What is the percentage of U.S. households that have at least one dog? How does this percentage compare with 10, 20 years ago?
Today, 63 percent of all U.S. households own a pet which equates to more than 69 million households. That’s up from 64 million in 2002 and 51 million in 1988 according to The American Pet Products Manufacturers Association (APPMA).
Broken down even further, that number equates to 73 million dogs.
So what is the reason for this upsurge? Quite simply, many realize that pets enhance our lives; they provide companionship, affection and real health benefits. For over 25 years, studies have proved over and over that pets are good for us.
• Dogs have extraordinary senses of smell and research has pointed to them sniffing out everything from cancerous growths to food allergens.
• Dogs are quite perceptive and can often detect an owner’s seizure or low blood sugar before the owner does.

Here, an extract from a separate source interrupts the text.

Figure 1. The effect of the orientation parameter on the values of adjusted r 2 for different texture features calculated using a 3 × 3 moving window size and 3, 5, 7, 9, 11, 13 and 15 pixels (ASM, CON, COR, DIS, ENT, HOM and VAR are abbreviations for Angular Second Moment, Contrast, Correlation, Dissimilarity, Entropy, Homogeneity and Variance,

• Dogs improve your moods. Ever try to stay in a bad mood when a puppy or adult dog looks at you with those big, warm eyes? It can’t be done!

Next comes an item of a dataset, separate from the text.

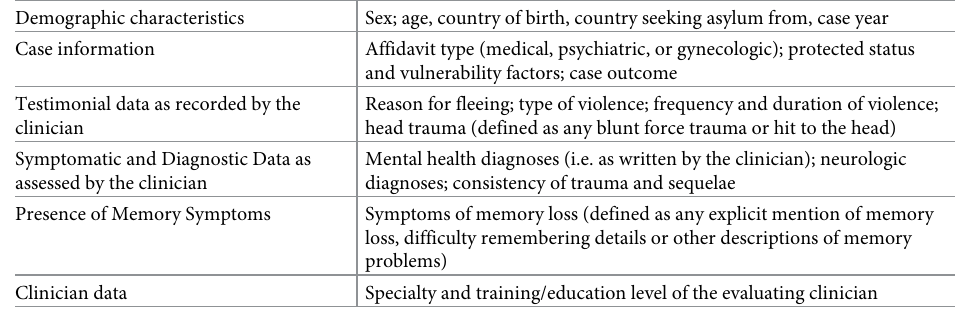
Table 1. Coding manual codes. Demographic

• Dogs encourage you to exercise. We walk with our dogs because they need it!
• Dogs provide social support, stave off loneliness. While walking dogs, we often stop to talk to other dog owners, in turn, increasing our networks of acquaintances.
• Dogs are stress busters—and they never judge us!
Recently, the American Journal of Cardiology conducted a survey and found that pet ownership (dog OR cat), is linked to the heart’s capability to adapt to any number of circumstances that can affect the body, such as a faster heartbeat during a stressful moment.
The research included 191 people with a chronic condition like diabetes or high cholesterol, with a mean age of 69, whose heart rates were analyzed for a full day and night. The participants were also broken up into groups depending on their pet-ownership status.
The research showed that people who owned pets had heart rates that changed more than people who didn’t own pets — meaning the heart rates were more adaptable.